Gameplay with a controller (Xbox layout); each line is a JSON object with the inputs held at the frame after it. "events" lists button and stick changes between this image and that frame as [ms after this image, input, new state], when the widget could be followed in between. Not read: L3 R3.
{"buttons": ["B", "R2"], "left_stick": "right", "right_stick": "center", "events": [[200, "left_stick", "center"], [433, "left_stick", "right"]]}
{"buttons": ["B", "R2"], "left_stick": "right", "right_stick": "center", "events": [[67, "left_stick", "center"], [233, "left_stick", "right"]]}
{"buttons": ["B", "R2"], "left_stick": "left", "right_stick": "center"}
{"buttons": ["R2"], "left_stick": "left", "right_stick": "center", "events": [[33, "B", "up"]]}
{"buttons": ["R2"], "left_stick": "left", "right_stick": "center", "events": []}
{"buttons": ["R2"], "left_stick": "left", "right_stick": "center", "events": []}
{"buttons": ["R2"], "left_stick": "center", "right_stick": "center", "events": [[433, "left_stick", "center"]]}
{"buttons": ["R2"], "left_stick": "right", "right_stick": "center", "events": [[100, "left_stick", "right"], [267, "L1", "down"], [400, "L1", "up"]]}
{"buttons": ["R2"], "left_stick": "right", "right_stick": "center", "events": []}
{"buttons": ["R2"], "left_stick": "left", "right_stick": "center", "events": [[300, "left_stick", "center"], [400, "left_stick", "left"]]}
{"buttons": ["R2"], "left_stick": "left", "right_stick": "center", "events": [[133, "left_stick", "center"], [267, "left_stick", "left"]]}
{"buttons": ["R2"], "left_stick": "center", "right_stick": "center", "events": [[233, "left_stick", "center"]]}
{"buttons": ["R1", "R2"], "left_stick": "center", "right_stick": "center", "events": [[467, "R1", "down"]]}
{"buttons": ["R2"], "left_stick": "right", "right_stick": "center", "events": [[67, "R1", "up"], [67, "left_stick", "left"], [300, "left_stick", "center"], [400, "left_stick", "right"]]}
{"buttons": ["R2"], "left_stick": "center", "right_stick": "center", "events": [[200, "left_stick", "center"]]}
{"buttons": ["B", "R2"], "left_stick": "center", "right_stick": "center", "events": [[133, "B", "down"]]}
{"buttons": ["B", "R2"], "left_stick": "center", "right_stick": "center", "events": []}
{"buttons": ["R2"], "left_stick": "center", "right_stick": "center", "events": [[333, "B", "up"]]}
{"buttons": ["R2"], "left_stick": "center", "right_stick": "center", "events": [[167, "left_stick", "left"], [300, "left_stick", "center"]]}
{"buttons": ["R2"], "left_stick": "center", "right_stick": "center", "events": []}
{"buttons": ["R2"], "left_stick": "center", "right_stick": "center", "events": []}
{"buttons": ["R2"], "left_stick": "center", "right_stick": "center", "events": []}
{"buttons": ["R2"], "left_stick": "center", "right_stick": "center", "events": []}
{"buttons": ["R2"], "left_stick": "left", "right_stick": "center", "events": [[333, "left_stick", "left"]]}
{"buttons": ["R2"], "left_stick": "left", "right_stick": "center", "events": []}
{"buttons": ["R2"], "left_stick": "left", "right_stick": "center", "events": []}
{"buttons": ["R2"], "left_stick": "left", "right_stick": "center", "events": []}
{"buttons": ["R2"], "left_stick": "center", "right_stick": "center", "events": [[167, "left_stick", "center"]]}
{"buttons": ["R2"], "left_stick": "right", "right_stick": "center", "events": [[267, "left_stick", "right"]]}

------------------------------------------------

* **WHAT TO DO**
Output the records above in full, with nothing altered.

* **EXERCISE ANSWER**
Gameplay with a controller (Xbox layout); each line is a JSON object with the inputs held at the frame after it. "events" lists button and stick changes between this image and that frame as [ms after this image, input, new state], when the widget could be followed in between. Not read: L3 R3.
{"buttons": ["B", "R2"], "left_stick": "right", "right_stick": "center", "events": [[200, "left_stick", "center"], [433, "left_stick", "right"]]}
{"buttons": ["B", "R2"], "left_stick": "right", "right_stick": "center", "events": [[67, "left_stick", "center"], [233, "left_stick", "right"]]}
{"buttons": ["B", "R2"], "left_stick": "left", "right_stick": "center"}
{"buttons": ["R2"], "left_stick": "left", "right_stick": "center", "events": [[33, "B", "up"]]}
{"buttons": ["R2"], "left_stick": "left", "right_stick": "center", "events": []}
{"buttons": ["R2"], "left_stick": "left", "right_stick": "center", "events": []}
{"buttons": ["R2"], "left_stick": "center", "right_stick": "center", "events": [[433, "left_stick", "center"]]}
{"buttons": ["R2"], "left_stick": "right", "right_stick": "center", "events": [[100, "left_stick", "right"], [267, "L1", "down"], [400, "L1", "up"]]}
{"buttons": ["R2"], "left_stick": "right", "right_stick": "center", "events": []}
{"buttons": ["R2"], "left_stick": "left", "right_stick": "center", "events": [[300, "left_stick", "center"], [400, "left_stick", "left"]]}
{"buttons": ["R2"], "left_stick": "left", "right_stick": "center", "events": [[133, "left_stick", "center"], [267, "left_stick", "left"]]}
{"buttons": ["R2"], "left_stick": "center", "right_stick": "center", "events": [[233, "left_stick", "center"]]}
{"buttons": ["R1", "R2"], "left_stick": "center", "right_stick": "center", "events": [[467, "R1", "down"]]}
{"buttons": ["R2"], "left_stick": "right", "right_stick": "center", "events": [[67, "R1", "up"], [67, "left_stick", "left"], [300, "left_stick", "center"], [400, "left_stick", "right"]]}
{"buttons": ["R2"], "left_stick": "center", "right_stick": "center", "events": [[200, "left_stick", "center"]]}
{"buttons": ["B", "R2"], "left_stick": "center", "right_stick": "center", "events": [[133, "B", "down"]]}
{"buttons": ["B", "R2"], "left_stick": "center", "right_stick": "center", "events": []}
{"buttons": ["R2"], "left_stick": "center", "right_stick": "center", "events": [[333, "B", "up"]]}
{"buttons": ["R2"], "left_stick": "center", "right_stick": "center", "events": [[167, "left_stick", "left"], [300, "left_stick", "center"]]}
{"buttons": ["R2"], "left_stick": "center", "right_stick": "center", "events": []}
{"buttons": ["R2"], "left_stick": "center", "right_stick": "center", "events": []}
{"buttons": ["R2"], "left_stick": "center", "right_stick": "center", "events": []}
{"buttons": ["R2"], "left_stick": "center", "right_stick": "center", "events": []}
{"buttons": ["R2"], "left_stick": "left", "right_stick": "center", "events": [[333, "left_stick", "left"]]}
{"buttons": ["R2"], "left_stick": "left", "right_stick": "center", "events": []}
{"buttons": ["R2"], "left_stick": "left", "right_stick": "center", "events": []}
{"buttons": ["R2"], "left_stick": "left", "right_stick": "center", "events": []}
{"buttons": ["R2"], "left_stick": "center", "right_stick": "center", "events": [[167, "left_stick", "center"]]}
{"buttons": ["R2"], "left_stick": "right", "right_stick": "center", "events": [[267, "left_stick", "right"]]}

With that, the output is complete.